Since I began leading an organization that creates a network of support for widowed people around the world I have learned a lot about things I didn't know. My own widowhood experience has opened my eyes to the searing pain that accompanies loss. Meeting other people who mourn the death of a spouse has taught me that grief does not discriminate, we all feel like our hearts have been torn out of our chest when we wake up in the morning to an empty spot where our spouse should be sleeping. Discussing the differences in the way other cultures grieve has highlighted the lack of rituals we have here in the US around death and dying. And hearing the stories of women and men who answered the door to two soldiers saying the words...we regret to inform you...has taught me the true meaning of the word sacrifice.
Anyone married to a soldier lives with the underlying fear that their spouse won't come home. Widowed military spouses live with the reality that their loved one isn't coming home for the rest of their lives. They stand up proudly when their hero is honored. They mount the flags that covered the casket of the person they love. These widowed people stand at the head of long lines of mourners accepting condolences from the United States government, and its many agents. Military families may never know exactly how their soldier died. Once a part of the military family, many find themselves a float since they are no longer allowed to live on base after their spouses die. Many are never able to see their loved ones body. Some are haunted by the stories they have heard, others by the ones they will never hear.
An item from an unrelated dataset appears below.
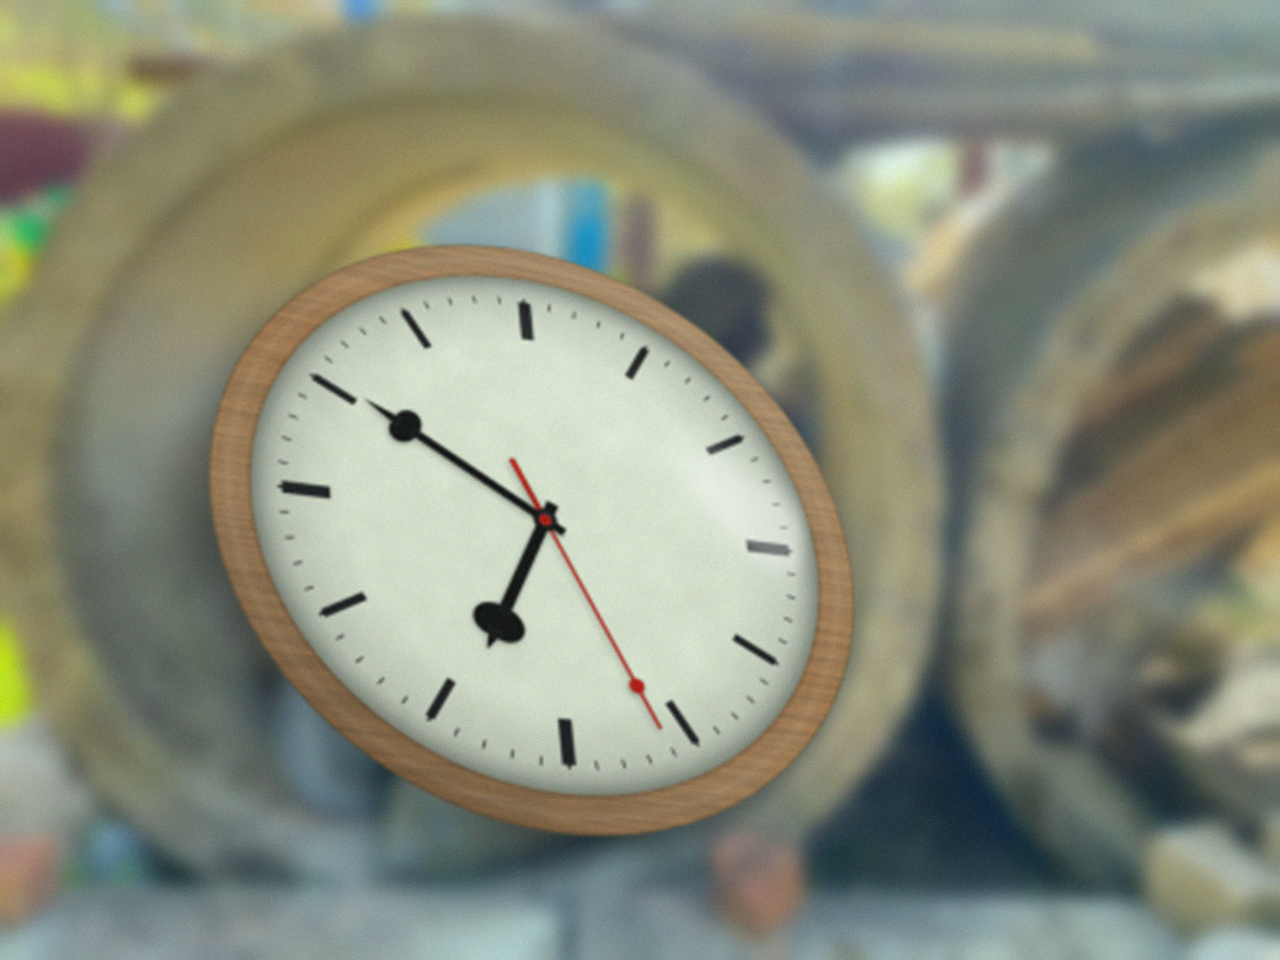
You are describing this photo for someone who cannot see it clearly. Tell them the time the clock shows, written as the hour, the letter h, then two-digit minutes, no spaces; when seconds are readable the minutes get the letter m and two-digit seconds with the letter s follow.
6h50m26s
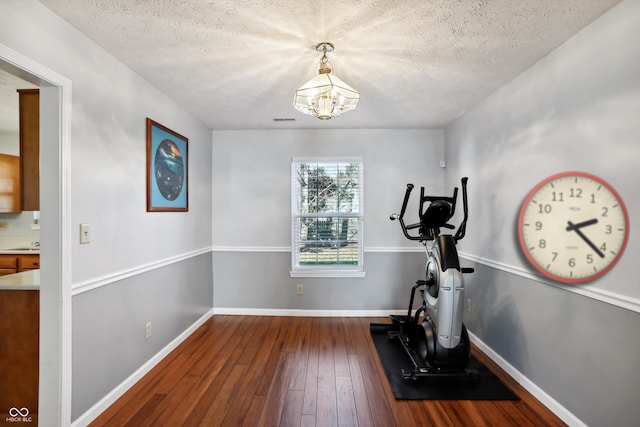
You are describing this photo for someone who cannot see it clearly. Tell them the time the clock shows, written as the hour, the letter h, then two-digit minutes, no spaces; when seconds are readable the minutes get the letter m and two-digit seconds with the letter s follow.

Every military widow I have met is a warrior themselves. They carry on the legacy of their husband or wife by marching forward into a life without them. Not only are our soldiers guaranteeing our freedom with courage and conviction, but so are the families who wait for them at home praying that there is no knock at their door.
So on this Memorial Day I bow my head in memory of the courageous souls who have been lost ensuring my freedom, and to the widowed military people I know who have taught me the meaning of the word sacrifice.